- _Directive 1_: Reproduce the listing that follows exactly, covering all of it from start to finish, and leave the pictures out of your answer.

The seventh-largest U.S. refiner reported a $1.9 billion profit for the first nine months of last year.

But it has not paid any dividends to Venezuela since 2019, when Citgo severed ties with PDVSA following U.S. sanctions designed to curb oil revenues to socialist President Nicolas Maduro and support the nation’s transition government. U.S. District Court filing on Friday accepted claims by 17 groups, including units of O-I GlassOI.N, Tidewater, Koch Industries, Pharo, Red Tree Investments and Contrarian Capital, to receive proceeds from any auction. Any awards will require U.S. Treasury approval.

“Genuine interest will be quite low given the political and legal risks,” said Matthew Blair, head of refining research at Perella Weinberg Partners’ TPH&Co. “If they break it apart and parties can bid on individual assets, then interest will definitely pick up.”

Boards overseeing Citgo continue to try and settle one or more of the claims against Venezuela ahead of the auction, one of the boards said earlier this month, a move that has been tangled by U.S. protections preventing transactions involving the refiner and a secretive process that has kept details of the appraised value and bidders out of court records.

“The board, advised by its legal team and institutions, will analyze the current circumstances and will apply a proper legal strategy to continue protecting PDVSA’s U.S. assets,” it said in a release.

- _Dataset_:

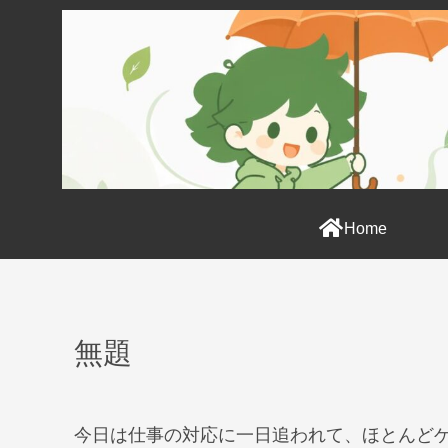
Home
無題
今日は仕事の対応に一日追われて、ほとんど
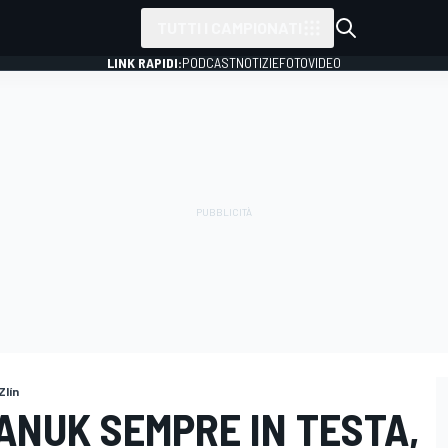
TUTTI I CAMPIONATI
LINK RAPIDI:
PODCAST
NOTIZIE
FOTO
VIDEO
Zlín
YANUK SEMPRE IN TESTA,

- _Directive 2_: Write out the passage of the text about Citgo word for word, starting with "The seventh-largest U.S." and going on through "U.S. Treasury approval.".

- _Answer section 1_:
Home
無題
今日は仕事の対応に一日追われて、ほとんど
TUTTI I CAMPIONATI
LINK RAPIDI:
PODCAST
NOTIZIE
FOTO
VIDEO
Zlín
YANUK SEMPRE IN TESTA,

- _Answer section 2_:
The seventh-largest U.S. refiner reported a $1.9 billion profit for the first nine months of last year.

But it has not paid any dividends to Venezuela since 2019, when Citgo severed ties with PDVSA following U.S. sanctions designed to curb oil revenues to socialist President Nicolas Maduro and support the nation’s transition government. U.S. District Court filing on Friday accepted claims by 17 groups, including units of O-I GlassOI.N, Tidewater, Koch Industries, Pharo, Red Tree Investments and Contrarian Capital, to receive proceeds from any auction. Any awards will require U.S. Treasury approval.